[DATA EXCERPT]:
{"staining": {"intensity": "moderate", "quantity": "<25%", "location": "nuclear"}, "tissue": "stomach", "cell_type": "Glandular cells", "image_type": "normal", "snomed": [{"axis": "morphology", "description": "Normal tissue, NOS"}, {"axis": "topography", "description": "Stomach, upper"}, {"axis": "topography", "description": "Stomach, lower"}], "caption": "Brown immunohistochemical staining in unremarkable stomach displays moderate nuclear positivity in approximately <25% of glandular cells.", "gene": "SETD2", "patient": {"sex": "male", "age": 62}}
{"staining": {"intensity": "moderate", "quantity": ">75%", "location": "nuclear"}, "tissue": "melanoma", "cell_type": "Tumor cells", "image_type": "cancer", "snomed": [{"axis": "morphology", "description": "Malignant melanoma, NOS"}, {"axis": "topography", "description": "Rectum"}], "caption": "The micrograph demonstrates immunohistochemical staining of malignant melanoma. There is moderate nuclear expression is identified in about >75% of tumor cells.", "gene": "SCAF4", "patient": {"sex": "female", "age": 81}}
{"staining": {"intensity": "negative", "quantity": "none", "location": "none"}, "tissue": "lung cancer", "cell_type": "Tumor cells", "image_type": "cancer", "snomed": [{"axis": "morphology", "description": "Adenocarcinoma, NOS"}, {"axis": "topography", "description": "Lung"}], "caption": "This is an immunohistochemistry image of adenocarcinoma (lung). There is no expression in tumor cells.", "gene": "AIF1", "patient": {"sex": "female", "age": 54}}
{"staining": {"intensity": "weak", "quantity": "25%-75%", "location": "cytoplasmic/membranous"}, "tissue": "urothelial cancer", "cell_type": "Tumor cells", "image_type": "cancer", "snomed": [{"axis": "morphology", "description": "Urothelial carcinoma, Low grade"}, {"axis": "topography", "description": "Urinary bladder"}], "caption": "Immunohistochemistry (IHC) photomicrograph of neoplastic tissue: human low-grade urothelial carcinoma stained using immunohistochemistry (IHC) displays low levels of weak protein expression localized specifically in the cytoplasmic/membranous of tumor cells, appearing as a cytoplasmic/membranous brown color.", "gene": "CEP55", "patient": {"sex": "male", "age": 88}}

[TASK TO CARRY OUT]: Reading down the material above, count how many lines contain the word "moderate". Respond with the number by itself.

[OUTPUT OF THE EXERCISE]: 2